The publication and popularization of research about academic mismatch over the last 18 years offers an additional reason to re-examine Grutter. The basic concept of mismatch is simple: Students learn best when with similarly academically prepared peers. The student placed with more prepared classmates risks getting overwhelmed, whereas one with less prepared peers may be insufficiently challenged.
The mismatch phenomenon is not unique to racial minorities. Duke University researchers have identified legacy preferences as putting their intended beneficiaries at similar disadvantage. But widespread racial admissions preferences mean that African-American students disproportionately sort to schools where they have entering credentials below the median student. While some will outperform those entering credentials, most will perform about on par with their academic credentials. The result has been that, up and down the educational hierarchy, African-Americans disproportionately receive poorer grades than their peers. While some point to implicit bias as causing differential grade outcomes, the mathematics of mismatch suggest disparities in academic preparation are the more likely explanation.
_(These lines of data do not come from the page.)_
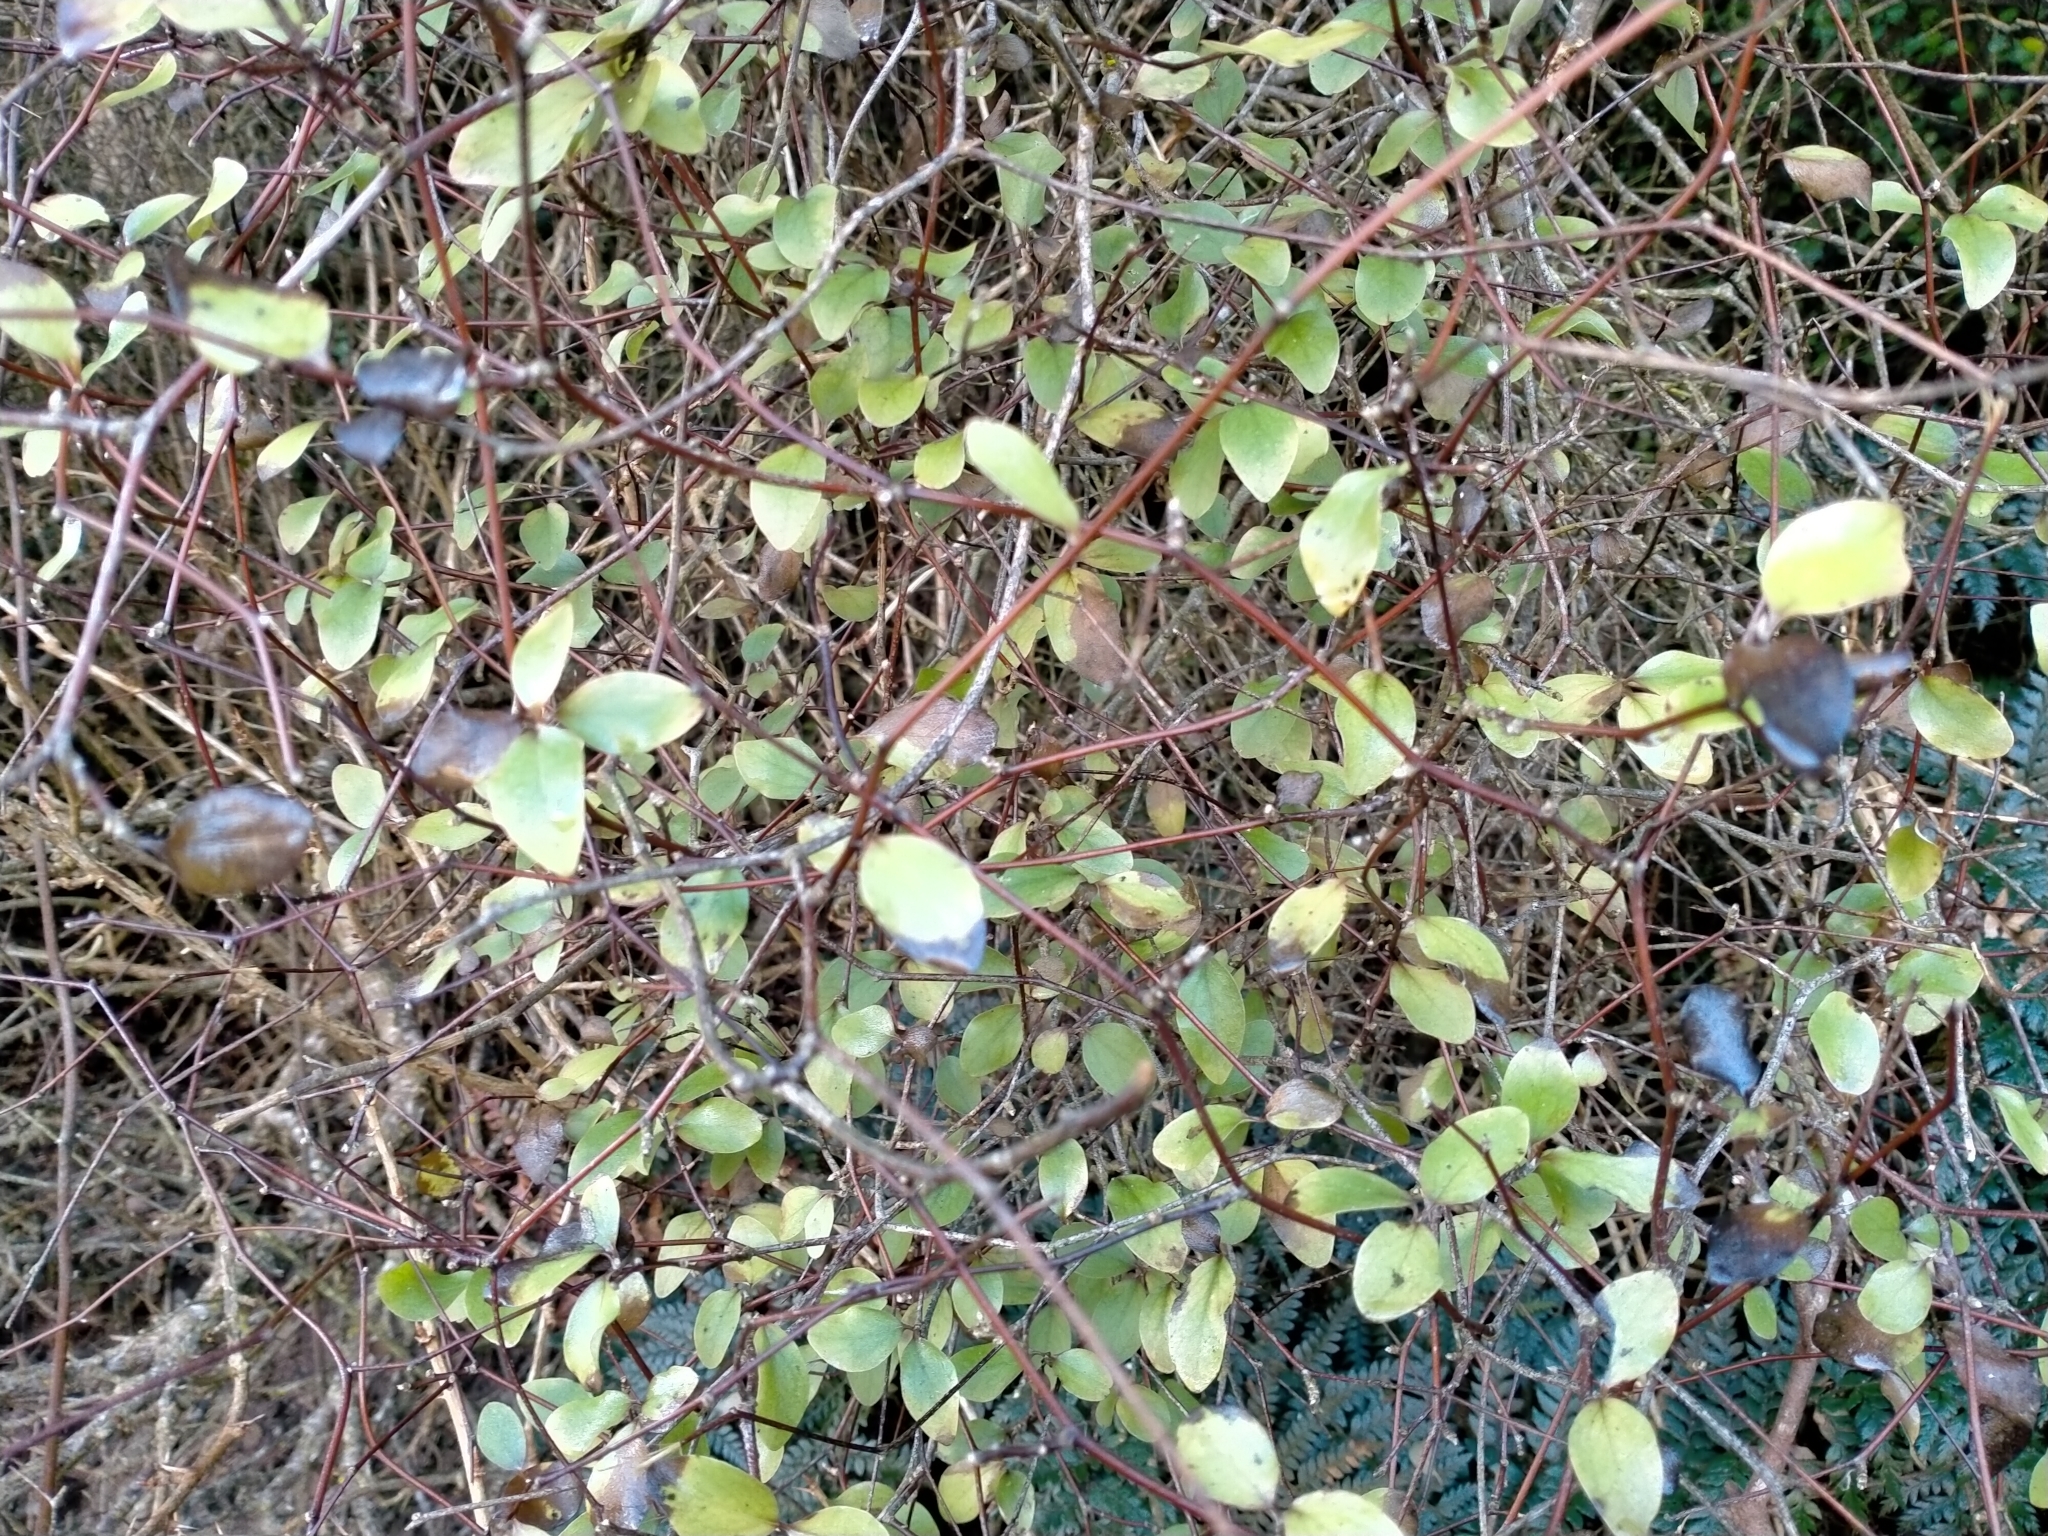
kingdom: Plantae
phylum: Tracheophyta
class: Magnoliopsida
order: Asterales
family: Asteraceae
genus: Olearia
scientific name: Olearia fragrantissima
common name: Fragrant tree daisy
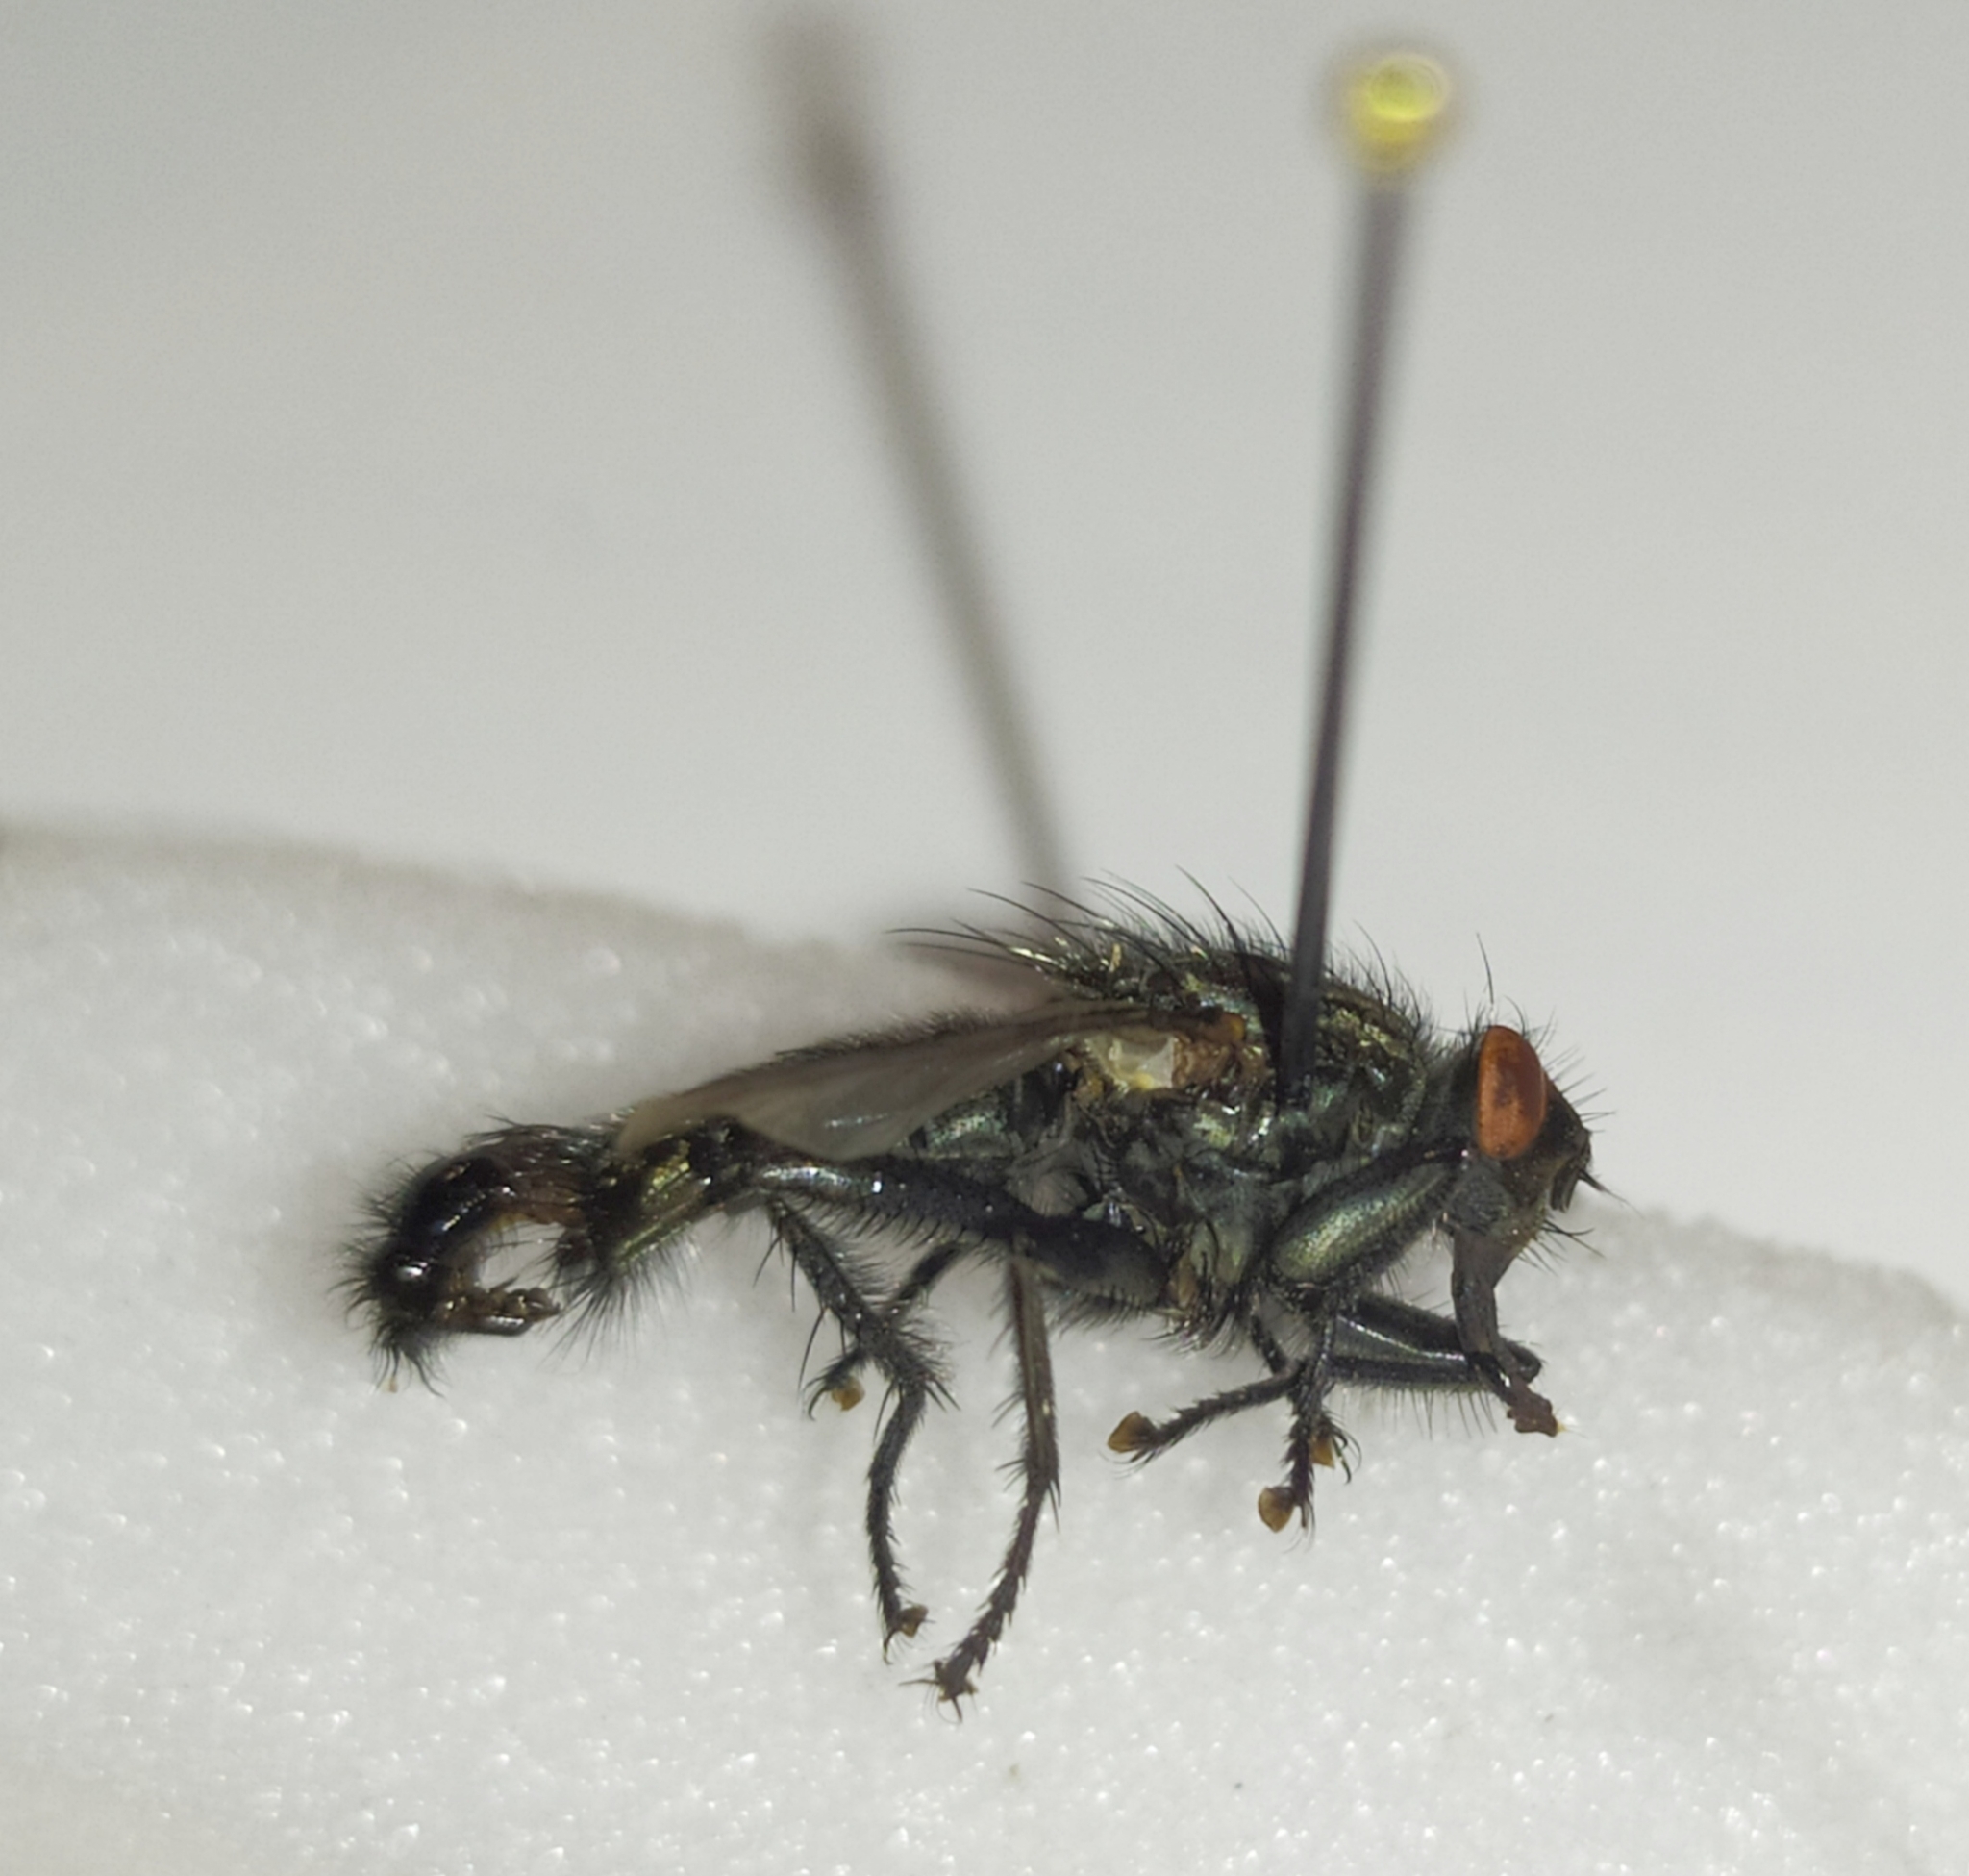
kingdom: Animalia
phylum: Arthropoda
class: Insecta
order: Diptera
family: Sarcophagidae
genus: Sarcophaga
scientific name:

These disparities are not harmless. Mismatched students are more likely to switch from science, technology, mathematics or engineering majors to something easier (and hence to be shut out of high-paying jobs requiring science degrees) and less likely to become college professors. Aspiring lawyers are less likely to pass the bar exam.
Grutter justified departing from non-discrimination principles on the theory that race preferences benefit students of all races. In practice, racial preference harms both those who are disadvantaged in admissions and those whom they are intended to benefit. The Supreme Court should welcome the opportunity presented by the two cases to reconsider that flawed decision.